Sunday, September 6, 2009

On Growing Up III: The Curse of the Growening

So I finally decided to get rid of a bunch of the crap that's been sitting around my room making me feel goofy.

Another way to say this is I wanted to make my room seem somewhat more mature to match myself.

Another way to say this is "There ain't no way in hell you're getting laid with Optimus Prime watching."

Now I can't just turn the guy around, that's not the problem, you see. Quite frankly, I am not giving up my toys for anyone. I fully intend to keep them in my office, once I own my own house with an office. Unfortunately I do not own a house. I in fact live in my mother's apartment in a room and I am quite lucky to have my own bookshelf and free use of the public bathroom as long as it stays nice looking.

So, what to do, dear friends? How does one cram 80% of an apartment and a full childhood bedroom into the same spacial location? (For the purposes of this discussion we are ignoring the folding of space-time and other extra-dimensional physics because if I could afford to produce a tesseract I could just buy a damn house.)

Well the answer is you get sneaky.

Last night around 5 a.m. I had an epiphany, and emotional call that said, "I don't remember what half this memento crap is from so I can throw it away. Also, buy a cabinet and hide your toys."

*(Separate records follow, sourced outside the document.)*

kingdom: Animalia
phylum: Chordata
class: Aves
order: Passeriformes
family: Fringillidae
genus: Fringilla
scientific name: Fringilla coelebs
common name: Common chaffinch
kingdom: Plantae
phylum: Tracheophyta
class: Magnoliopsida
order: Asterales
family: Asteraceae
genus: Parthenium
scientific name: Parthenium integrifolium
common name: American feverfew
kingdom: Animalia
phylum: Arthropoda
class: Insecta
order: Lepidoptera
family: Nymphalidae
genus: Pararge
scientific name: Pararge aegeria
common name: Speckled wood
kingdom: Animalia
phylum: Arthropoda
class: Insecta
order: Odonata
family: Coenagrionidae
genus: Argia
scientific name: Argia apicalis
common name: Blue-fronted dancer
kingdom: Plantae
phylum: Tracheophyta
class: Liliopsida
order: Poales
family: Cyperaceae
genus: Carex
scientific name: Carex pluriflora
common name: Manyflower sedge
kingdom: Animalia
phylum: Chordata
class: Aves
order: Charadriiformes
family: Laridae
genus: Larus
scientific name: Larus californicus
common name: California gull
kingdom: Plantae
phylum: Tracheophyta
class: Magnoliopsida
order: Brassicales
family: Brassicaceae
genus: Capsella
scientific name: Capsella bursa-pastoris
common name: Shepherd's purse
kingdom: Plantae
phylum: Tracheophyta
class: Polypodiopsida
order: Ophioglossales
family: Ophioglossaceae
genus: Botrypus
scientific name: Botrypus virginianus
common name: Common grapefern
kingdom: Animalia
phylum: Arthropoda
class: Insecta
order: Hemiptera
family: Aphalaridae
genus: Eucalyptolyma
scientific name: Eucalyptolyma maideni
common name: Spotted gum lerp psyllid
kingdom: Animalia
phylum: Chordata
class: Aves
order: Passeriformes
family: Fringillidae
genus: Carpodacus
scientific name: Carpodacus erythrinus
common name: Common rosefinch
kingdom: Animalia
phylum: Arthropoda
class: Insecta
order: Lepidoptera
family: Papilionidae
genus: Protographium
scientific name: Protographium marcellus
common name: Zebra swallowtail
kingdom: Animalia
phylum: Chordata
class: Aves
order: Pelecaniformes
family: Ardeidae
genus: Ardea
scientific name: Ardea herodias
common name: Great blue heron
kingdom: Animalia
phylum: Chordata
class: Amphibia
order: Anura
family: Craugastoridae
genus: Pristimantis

So this afternoon I took some measurements, checked the Walmart website and then braved the white-trash mecca of our local superstore to snag the one remaining white storage cabinet.

Now let me be clear. 1) I thought it would be taller, but I'm okay with how the height turned out. 2) I originally intended to move (hopefully) all of my complete manga series, comic books or Star Wars novels into this cabinet, closing the doors and reserving visible shelf space for what didn't fit and my more mature literature, thus showing I am an adult with refined tastes.

Well, the top shelf is a couple Nerf Mavericks and my old N64, the PS2 I bought second-hand to play Guitar Hero on and the Sega Genesis 16-Bit I bought on eBay so I could play Sonic 2 again.

The second shelf is a pile of Transformers/hot chicks from movies action figures and a plethora of booze, albeit very refined, expensive booze.

The second-to-last shelf I removed. That's not true. I never installed it. Because this way I can store all my Nerf guns like an ammo locker.


Now fine, I regret that I spent $50 to store a lot less than I thought I would and yes, I still have to put another storage unit of un-eBay-able toys back in the attic, but honestly, I think it was worth it. I have a piece of furniture I can use in my eventu-home. There are far fewer things around my room that can act as a sexual Trapper Keeper. It is much neater and more mature than it was this morning.

Also, I totally have a cache of Nerf guns chilling next to my dresser. I'm like the Wacco ranch of foam-based maturity.